鄒逢明的聲音不似往常吊兒郎當,反倒有些少見的低沉。
他說:“你爸…正在搶救。”
岑晚以為聽到這種消息,她會比想象中慌亂。
可實際上她非常冷靜,她仔細詢問了地點,拿上了身份證和銀行卡走出房間。
猶豫再三,還是給秦女士打了個電話。
虞弈所在的那個房間,門還緊緊的關著。
岑晚盯著那扇門看了一會兒,最后也還是低頭離開。
套間的防盜門“吱呀”一聲被打開,又“咔嗒”一聲被關上。
虞弈的眼睛緩緩睜開,再慢慢閉上。
·
岑晚趕到市中心醫院的時候,鄒逢明正坐在走廊上,靠著椅背玩手機。
岑晚皺著眉頭問道:“怎么回事?”
鄒逢明道:“具體情況我也不清楚,只知道他昨晚玩的挺嗨的,醫生說可能是突發腦溢血,不知道能不能救回來。”
他們相對無言,面對站著。
新年清晨的醫院沒有太多的人,安靜得很。
不知道過了多久,主刀醫生走了出來,沉默片刻說:“抱歉,我們盡力了。
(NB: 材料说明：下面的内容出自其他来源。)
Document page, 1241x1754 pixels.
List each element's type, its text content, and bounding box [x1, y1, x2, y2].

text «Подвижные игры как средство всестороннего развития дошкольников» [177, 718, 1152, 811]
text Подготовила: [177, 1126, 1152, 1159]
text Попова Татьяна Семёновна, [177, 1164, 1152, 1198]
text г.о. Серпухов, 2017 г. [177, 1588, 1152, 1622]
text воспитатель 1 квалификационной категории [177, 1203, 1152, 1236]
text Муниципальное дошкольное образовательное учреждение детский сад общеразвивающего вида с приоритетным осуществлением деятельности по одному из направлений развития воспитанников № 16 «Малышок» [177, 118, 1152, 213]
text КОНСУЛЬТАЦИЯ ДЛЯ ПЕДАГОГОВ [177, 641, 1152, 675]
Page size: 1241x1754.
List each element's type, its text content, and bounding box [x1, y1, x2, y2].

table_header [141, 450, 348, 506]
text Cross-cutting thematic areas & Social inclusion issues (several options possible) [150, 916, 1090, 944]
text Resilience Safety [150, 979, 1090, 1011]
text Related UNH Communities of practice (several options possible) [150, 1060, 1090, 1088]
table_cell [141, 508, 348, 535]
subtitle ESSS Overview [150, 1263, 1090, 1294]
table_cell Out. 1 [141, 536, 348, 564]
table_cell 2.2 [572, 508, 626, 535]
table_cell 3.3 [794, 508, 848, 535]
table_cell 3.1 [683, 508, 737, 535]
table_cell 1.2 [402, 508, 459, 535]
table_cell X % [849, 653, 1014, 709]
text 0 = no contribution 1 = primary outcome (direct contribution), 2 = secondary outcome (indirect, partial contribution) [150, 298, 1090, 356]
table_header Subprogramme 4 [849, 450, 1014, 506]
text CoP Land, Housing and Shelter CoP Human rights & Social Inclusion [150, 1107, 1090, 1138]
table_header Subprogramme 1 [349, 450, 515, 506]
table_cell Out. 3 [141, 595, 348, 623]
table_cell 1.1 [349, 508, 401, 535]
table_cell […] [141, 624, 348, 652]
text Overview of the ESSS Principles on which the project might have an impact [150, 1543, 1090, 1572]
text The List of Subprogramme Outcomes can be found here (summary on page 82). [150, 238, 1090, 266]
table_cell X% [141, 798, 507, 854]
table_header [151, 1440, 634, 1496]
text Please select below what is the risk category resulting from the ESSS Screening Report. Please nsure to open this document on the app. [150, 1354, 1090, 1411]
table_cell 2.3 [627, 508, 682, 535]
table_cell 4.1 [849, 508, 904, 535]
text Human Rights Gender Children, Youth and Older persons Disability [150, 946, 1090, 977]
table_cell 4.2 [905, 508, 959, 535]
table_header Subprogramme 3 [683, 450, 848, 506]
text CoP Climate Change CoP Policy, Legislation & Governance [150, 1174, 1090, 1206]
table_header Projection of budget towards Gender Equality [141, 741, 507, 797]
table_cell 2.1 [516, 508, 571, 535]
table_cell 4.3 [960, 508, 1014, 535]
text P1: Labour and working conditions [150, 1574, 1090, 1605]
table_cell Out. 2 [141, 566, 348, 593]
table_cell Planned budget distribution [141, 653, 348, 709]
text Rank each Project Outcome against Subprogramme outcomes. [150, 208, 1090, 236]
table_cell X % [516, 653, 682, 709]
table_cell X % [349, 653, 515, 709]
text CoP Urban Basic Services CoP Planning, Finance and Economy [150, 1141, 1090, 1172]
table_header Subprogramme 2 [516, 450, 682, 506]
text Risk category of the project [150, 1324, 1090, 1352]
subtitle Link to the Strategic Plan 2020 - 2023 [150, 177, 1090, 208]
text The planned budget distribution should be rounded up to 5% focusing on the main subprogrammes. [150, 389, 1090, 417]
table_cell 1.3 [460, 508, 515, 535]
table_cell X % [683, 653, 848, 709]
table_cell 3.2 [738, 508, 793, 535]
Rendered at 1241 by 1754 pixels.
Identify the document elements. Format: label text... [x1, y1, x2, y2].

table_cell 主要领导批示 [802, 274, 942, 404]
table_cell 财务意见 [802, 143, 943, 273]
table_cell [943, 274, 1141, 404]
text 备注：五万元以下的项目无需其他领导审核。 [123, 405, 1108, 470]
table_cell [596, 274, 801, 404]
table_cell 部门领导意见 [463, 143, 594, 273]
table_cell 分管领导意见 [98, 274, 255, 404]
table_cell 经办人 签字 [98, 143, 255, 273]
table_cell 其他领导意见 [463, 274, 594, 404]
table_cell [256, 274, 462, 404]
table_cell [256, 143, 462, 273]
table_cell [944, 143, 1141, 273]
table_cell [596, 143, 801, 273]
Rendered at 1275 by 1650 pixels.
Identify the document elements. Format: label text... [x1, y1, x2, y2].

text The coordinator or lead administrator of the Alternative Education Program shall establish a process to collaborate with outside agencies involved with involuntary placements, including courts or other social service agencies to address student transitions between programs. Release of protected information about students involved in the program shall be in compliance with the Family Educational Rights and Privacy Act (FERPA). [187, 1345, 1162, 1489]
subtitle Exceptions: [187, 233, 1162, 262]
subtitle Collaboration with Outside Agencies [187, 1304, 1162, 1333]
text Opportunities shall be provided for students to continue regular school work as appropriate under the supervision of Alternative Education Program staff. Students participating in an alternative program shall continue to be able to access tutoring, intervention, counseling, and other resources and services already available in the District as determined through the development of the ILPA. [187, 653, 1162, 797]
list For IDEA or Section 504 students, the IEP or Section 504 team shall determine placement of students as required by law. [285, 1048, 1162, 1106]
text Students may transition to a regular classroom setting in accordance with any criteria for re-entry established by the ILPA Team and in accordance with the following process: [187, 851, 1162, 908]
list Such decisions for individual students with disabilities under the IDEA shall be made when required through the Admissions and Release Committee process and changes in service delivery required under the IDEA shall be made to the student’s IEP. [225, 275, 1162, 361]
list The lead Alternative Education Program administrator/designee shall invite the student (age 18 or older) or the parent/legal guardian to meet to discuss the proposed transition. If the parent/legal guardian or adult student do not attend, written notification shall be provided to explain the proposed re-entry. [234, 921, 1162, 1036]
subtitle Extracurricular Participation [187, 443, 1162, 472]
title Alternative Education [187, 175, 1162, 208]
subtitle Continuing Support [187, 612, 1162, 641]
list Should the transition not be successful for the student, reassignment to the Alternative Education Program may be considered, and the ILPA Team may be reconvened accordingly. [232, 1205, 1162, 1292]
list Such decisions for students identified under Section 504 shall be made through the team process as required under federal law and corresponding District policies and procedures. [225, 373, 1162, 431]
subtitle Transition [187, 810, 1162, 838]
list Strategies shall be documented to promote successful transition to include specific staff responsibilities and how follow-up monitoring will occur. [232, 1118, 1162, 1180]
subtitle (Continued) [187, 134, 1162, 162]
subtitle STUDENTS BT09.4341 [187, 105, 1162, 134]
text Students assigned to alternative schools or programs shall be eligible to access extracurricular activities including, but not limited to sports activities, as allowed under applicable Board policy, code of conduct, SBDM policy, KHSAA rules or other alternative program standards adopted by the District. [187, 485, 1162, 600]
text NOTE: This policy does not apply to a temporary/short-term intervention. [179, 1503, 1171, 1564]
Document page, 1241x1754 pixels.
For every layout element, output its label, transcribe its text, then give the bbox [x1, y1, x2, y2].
”
這句話的潛臺詞明確無比,岑晚在戲里聽過無數次,這還是第一次在現實中聽到。
岑晚一時間說不清自己心里的感覺,只覺得連咽口水這個動作都順帶著困難了起來。
她口罩還沒摘,只是僵硬地點點頭,向醫生道謝。
她就這么呆站著,直到秦女士風風火火的沖進來。
秦女士看著岑晚,岑晚對她搖搖頭。
秦女士伸出手抱住了她。
岑晚靠在秦女士的肩頭想,真的是很奇怪的一件事情。
她以為她對岑遷沒什么感情,但清楚地知道他離開人世的這一刻,她竟然也還會難過。
今天可是新年的第一天啊。
她的記憶忽然回溯到他們一家三口還在一起生活的時候,于是覺得恍如隔世。
沒有鄒逢明和他母親,只有岑晚,岑遷,和秦女士。
真的是恍如隔世了。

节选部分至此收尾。